This blog isn't for people who don't like people

Thursday, December 23, 2010

I am feeling very depressed today about my CPN leaving. I am only going to be able to see her once or twice more. I am scared that I will become very emotional in the last meeting and it will be horrible. I am scared without her support things will begin to backslide and I won't have anyone to help me. And that I will never be able to stop self injuring.

Maybe I should write her a card or something, idk.

It was much easier finishing therapy because by that time my psychologist had begun to piss me off but my CPN I just have a lot of respect for and feel grateful to.

Maybe it is just one of those tearful days but I completely broke down this morning talking to her about my SI and had to stop because I felt out of control.

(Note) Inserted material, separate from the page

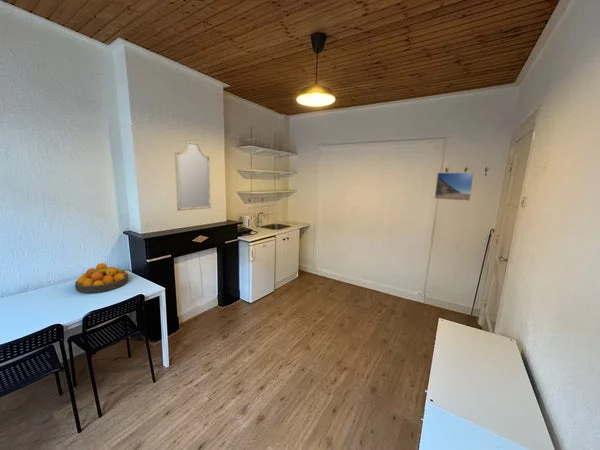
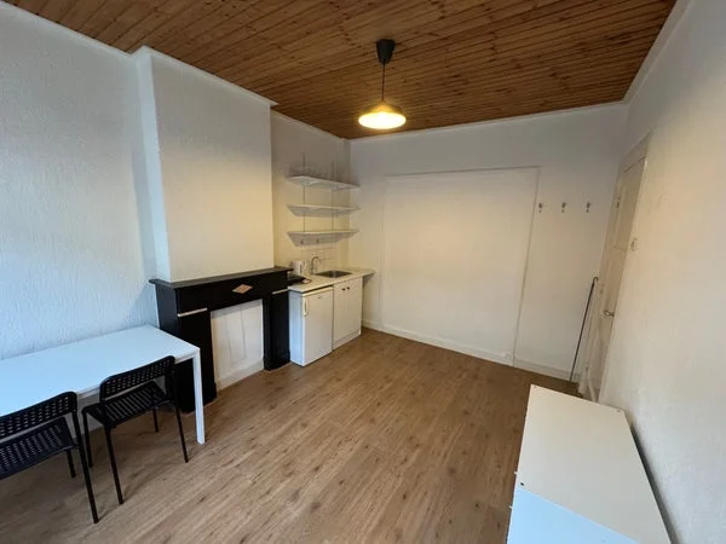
- fruit bowl [74,262,130,294]
- home mirror [174,140,212,211]
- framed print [434,172,475,202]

Luckily I had to go meet someone to do some Uni stuff so being able to concentrate on that for a few hours helped. Jakey is out now which is a bit miserable so I might go to my folks for the company, take my flash drive and do some essay work. Can't concentrate here, my mind is just tipping over and over.

Ah enough, sitting here writing is just making me cry.

I have been self medicating with:

Monday, December 20, 2010

I don't know how people manage to blog and do.... anything else. I have had so much work to do towards the end of term I have been sitting up in the night with all the breath kicked out of me stressing. Yay for anxiety. Most of it is done now and I can spend a few hours today catching up on my shopping before it is back to tapping out essays.

Socially I have been doing much better this year. Talking to people and feeling more comfortable around them.

I am still really worried about what might happen re support now my CPN is leaving. She asked me if I still wanted to be referred back to one of the specialist services and I said I wasn't sure as I didn't want to be in the position where I was discharged from the CMHT because I had the referral in the pipeline and then the referral falling through as I has ever single time before and being left with nothing. She replied that that had answered her question so I am glad I had my see-though stuff specs on when thinking about that. I will find out more in a couple of days I guess.